Gotham: A History of New York City to 1898, by Edwin G. Burrows and Mike Wallace, is my bible.
It sits with my reference books, not with the other history non-fiction, foundational in its importance to this subject. I’ve read every page, although not in one or even 50 sittings. It winds through about 275 years of history with an exhaustive confidence, exploring every aspect of life in this region with depth and dexterity. The subject is the island of Manhattan and the lands surrounding that will become Greater New York City. Like a Shakespearean comedy, it concludes with a wedding — the Consolidation of 1898.
It takes the authors 1,236 page to journey through this story. The new follow-up by Wallace, Greater Gotham: A History of New York City from 1898 to 1919, Â takes almost as many pages to tell the story of just a couple decades. But that’s the 20th century for you.
Greater Gotham
A History of New York City from 1898 to 1919
Mike Wallace
Oxford University Press
The decades between Consolidation and Prohibition saw the rise of New York City has an international symbol of American prosperity while being reshaped by an unprecedented collection of modern cultural forces. During the Gilded Age, New York became of city of wealth and a metropolis of stratified classes, forming immigrant enclaves and vital (if often corrupted) social institutions.
In the new century, a pivot occurs. Tradition gives way to the modern and a crowded city finds room for its new personalities.
Professor Wallace, founder of the Gotham Center for New York City, takes Gotham‘s comprehensive powers to new heights with Greater Gotham. Confined by two decades, the book visits virtually every aspect of life by category. It thoroughly explores one element of that critical period — politics or finance, for instance — then refocuses and reboots, starting at the beginning again in the next chapter, observing different histories.
This categorical framing makes Greater Gotham perhaps a more difficult straight-through read, but lends the work an authoritative feel. Will there ever be a better book about this period? How could there be?
The book starts with higher infrastructural forces — from great transportation projects to population movements — then gently settles into turn-of-the-century street life and everyday customs of New Yorkers. Baseball games, Times Square restaurants, Gibson Girls, ragtime music. I found the middle sections to be of special interest, those ‘unofficial’ collaborations borne from the social and intellectual ideas coming in from Ellis Island. Unions and radicals. Progressives and repressives. Maxim Gorky, Arnold Rothstein, Edith Wharton, Madam C. J. Walker.

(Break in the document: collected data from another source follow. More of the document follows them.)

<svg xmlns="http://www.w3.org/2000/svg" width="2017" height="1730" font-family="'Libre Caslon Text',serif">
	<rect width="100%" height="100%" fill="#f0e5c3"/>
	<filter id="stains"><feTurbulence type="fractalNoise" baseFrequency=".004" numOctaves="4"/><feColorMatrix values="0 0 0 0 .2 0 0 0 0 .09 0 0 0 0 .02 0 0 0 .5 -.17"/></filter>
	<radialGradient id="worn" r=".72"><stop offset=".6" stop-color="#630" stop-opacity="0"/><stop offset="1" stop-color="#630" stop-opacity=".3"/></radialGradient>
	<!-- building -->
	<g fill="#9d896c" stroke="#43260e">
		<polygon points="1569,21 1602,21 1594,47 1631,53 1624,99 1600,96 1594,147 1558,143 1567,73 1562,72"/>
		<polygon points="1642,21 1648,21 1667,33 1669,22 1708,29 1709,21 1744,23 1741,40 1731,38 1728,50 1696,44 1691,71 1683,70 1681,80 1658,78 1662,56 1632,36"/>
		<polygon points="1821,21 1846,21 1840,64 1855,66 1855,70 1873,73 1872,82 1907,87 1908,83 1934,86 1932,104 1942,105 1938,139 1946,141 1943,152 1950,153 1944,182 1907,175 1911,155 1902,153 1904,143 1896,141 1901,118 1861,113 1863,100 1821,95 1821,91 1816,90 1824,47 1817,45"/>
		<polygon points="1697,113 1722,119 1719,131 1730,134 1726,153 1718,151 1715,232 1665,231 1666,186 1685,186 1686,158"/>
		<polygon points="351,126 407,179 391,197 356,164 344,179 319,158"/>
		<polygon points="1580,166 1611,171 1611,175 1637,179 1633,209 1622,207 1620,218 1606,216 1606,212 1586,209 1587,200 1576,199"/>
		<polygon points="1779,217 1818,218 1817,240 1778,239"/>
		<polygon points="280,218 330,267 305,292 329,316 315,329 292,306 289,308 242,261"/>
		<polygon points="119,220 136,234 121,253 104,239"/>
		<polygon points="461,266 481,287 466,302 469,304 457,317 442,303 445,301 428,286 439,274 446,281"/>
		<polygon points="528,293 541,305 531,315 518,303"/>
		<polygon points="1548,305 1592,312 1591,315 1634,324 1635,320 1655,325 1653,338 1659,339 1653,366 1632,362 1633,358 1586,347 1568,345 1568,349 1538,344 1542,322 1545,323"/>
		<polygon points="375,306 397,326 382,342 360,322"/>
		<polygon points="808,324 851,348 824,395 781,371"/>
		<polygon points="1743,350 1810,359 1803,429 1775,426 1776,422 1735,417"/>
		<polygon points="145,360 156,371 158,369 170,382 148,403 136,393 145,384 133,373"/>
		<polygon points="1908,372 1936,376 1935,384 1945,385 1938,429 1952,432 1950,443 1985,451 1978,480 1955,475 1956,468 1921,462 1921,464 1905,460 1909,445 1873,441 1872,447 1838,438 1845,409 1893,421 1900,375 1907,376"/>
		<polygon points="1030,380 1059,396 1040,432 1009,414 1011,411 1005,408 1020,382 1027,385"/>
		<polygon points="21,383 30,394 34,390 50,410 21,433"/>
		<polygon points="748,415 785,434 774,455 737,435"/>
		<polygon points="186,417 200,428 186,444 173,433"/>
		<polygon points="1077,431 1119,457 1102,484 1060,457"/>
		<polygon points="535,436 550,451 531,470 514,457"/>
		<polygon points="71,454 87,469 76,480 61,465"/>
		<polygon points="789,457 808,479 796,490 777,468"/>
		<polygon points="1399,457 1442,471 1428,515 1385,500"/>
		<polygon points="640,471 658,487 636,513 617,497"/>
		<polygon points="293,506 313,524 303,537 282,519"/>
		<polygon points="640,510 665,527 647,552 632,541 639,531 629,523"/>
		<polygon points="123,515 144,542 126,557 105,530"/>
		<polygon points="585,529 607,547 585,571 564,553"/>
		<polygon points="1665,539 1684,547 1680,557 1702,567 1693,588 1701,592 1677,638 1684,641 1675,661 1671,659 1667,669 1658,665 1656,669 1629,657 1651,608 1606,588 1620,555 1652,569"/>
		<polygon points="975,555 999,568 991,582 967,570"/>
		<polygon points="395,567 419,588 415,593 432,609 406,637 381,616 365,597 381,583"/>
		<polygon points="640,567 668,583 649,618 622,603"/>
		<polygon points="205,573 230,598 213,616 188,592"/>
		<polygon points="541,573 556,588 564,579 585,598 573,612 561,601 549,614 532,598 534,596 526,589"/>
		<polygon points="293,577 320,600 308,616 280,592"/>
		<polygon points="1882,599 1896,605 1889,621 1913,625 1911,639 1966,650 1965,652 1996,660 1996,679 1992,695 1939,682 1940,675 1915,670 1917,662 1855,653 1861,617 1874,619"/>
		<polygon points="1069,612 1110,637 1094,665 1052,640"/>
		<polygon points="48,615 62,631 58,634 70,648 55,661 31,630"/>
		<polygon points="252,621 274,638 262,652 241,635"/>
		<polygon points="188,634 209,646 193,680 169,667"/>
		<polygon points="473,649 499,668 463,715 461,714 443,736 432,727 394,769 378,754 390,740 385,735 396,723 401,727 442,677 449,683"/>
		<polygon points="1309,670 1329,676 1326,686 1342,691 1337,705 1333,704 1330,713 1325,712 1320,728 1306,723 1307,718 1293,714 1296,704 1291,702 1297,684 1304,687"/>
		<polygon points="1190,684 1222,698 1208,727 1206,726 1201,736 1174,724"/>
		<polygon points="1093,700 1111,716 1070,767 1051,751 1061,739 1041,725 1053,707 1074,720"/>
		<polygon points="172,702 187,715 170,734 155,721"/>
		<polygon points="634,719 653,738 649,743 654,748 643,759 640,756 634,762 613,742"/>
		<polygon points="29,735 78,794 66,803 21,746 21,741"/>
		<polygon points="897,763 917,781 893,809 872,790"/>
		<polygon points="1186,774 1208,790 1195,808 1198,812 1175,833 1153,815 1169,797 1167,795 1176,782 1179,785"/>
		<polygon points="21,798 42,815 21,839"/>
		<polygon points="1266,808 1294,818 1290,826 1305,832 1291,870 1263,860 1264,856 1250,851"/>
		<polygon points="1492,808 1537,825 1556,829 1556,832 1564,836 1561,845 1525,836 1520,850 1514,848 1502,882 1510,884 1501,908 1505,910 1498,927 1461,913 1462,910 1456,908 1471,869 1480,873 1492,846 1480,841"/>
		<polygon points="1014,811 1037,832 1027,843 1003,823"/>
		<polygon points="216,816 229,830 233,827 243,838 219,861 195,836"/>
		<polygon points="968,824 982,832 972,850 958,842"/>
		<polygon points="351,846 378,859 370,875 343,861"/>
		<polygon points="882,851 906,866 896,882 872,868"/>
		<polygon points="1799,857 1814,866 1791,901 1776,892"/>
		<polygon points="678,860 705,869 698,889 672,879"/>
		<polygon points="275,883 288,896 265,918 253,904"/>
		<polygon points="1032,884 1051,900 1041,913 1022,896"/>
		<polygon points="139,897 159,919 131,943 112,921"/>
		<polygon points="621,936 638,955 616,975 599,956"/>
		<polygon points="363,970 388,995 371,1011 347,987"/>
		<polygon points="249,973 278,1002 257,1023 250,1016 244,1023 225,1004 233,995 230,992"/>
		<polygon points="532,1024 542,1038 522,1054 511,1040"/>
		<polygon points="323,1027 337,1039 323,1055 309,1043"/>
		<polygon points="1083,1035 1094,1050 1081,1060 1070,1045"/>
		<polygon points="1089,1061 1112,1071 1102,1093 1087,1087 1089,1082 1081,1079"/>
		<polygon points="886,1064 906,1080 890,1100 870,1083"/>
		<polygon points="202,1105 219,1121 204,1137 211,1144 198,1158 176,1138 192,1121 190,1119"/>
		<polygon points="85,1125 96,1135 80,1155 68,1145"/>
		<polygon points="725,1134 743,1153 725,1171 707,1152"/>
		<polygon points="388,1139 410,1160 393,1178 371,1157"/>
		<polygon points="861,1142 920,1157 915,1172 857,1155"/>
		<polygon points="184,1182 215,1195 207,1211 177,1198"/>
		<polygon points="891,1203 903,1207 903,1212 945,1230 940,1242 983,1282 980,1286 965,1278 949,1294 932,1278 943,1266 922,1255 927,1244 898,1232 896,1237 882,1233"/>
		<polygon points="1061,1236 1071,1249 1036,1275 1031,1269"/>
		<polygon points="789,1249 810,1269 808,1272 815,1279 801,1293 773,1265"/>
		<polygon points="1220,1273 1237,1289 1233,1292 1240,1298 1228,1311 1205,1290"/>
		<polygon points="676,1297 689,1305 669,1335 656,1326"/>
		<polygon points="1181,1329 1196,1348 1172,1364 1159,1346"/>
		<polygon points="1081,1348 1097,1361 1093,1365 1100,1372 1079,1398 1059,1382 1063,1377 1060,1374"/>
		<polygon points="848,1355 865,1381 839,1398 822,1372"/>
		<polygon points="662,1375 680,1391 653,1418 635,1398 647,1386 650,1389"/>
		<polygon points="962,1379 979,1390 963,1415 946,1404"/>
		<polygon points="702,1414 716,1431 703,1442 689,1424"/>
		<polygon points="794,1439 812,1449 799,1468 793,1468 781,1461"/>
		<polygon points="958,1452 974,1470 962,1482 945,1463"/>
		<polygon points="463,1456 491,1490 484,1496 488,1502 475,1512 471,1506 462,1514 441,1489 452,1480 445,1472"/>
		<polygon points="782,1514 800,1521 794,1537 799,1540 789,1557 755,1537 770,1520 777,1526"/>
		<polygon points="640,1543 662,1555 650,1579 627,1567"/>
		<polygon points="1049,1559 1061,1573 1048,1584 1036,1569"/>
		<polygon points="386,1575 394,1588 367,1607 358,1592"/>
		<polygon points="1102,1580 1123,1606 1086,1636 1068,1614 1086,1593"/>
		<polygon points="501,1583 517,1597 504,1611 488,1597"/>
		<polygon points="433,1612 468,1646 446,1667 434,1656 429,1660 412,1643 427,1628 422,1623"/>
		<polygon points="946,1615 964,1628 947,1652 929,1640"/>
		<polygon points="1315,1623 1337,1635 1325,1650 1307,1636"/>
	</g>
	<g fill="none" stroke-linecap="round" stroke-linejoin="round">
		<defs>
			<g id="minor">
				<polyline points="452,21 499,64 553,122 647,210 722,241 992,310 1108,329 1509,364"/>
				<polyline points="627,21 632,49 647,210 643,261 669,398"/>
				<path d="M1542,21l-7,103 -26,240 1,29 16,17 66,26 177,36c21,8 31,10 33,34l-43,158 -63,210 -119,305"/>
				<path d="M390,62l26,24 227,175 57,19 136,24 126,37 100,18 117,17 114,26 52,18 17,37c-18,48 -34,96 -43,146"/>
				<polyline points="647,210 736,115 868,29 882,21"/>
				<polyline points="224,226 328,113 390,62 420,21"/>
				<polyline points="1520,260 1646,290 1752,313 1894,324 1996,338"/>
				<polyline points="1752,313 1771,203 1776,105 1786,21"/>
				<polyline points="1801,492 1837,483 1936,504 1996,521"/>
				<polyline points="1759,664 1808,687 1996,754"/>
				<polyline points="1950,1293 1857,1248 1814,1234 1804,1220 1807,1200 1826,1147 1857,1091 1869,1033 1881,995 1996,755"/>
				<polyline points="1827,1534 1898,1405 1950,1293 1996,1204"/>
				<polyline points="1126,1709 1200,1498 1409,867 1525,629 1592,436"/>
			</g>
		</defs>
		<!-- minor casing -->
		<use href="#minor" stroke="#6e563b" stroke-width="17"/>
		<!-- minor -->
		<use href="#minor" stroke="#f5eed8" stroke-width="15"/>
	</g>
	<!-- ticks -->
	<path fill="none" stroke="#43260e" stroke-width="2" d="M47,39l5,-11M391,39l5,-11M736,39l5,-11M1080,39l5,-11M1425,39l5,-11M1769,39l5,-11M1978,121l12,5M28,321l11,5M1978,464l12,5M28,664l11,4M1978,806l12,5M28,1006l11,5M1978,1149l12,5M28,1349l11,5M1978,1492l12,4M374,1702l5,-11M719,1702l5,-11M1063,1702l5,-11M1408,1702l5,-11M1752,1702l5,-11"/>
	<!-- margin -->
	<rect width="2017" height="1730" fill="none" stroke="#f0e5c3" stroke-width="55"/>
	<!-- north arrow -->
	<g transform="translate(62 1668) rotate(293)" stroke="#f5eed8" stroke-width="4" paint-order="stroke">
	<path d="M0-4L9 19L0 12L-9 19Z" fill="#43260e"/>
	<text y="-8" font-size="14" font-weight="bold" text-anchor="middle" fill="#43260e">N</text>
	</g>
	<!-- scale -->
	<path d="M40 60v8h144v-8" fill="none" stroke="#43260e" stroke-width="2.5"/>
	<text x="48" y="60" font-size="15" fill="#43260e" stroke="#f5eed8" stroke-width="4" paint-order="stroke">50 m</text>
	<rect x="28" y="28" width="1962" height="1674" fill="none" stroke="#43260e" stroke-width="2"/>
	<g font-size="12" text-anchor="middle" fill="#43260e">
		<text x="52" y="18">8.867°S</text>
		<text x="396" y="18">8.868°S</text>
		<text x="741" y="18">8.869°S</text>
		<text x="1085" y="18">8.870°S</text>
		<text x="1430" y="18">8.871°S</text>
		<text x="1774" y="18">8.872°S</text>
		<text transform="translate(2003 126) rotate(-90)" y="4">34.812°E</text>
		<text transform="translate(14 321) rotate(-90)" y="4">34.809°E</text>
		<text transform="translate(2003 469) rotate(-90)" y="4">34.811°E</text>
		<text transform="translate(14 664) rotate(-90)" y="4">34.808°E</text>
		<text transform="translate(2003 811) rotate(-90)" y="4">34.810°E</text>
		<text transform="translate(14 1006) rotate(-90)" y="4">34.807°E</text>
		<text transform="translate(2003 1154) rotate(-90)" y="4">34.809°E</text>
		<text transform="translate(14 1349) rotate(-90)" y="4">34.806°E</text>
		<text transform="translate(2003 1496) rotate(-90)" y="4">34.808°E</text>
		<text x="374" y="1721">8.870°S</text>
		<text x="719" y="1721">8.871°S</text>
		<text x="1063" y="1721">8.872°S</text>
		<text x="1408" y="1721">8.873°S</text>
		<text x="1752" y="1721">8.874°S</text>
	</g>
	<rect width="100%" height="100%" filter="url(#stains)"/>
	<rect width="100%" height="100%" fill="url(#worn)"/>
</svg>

Greater Gotham really does reach into all five boroughs and even into the extended regions of Westchester County and Long Island. The attempt to tell the total story is bold, perhaps bolder than the first Gotham. New Yorkers were much more diverse — from many backgrounds, many races — than they were even fifty years before. The goal of Wallace and his researchers is to find stories that attach to every New Yorker living here during this twenty-year period.
As categorically framed, some cultural shifts of the early 20th century may seem even more impressive, seeming to lurch forward with a bewildering speed: the dissolution of corporate trusts, the sophistication of organized crime, the lives of African-American New Yorkers. And this ‘sudden’ modern effect is especially true with the role of women which expanded in practice, if not in custom. “Women had also been contesting the double standard, revising family law, managing economic resources, building female-run institutions, and engaging in politics (despited being barred from the polls).”
Also explored is the rise of outer-borough communities during this period, particularly in the Bronx, Manhattan’s closest companion, becoming transformed by post-Consolidation optimism, from rising institutions in its parks to the residential boom along the Grand Concourse.
I’ve spent a couple months with this book already and have found so many new marvels among the pages. I suspect its trove of particular details will continue to enthrall me in years to come. Time to make room on my reference shelf.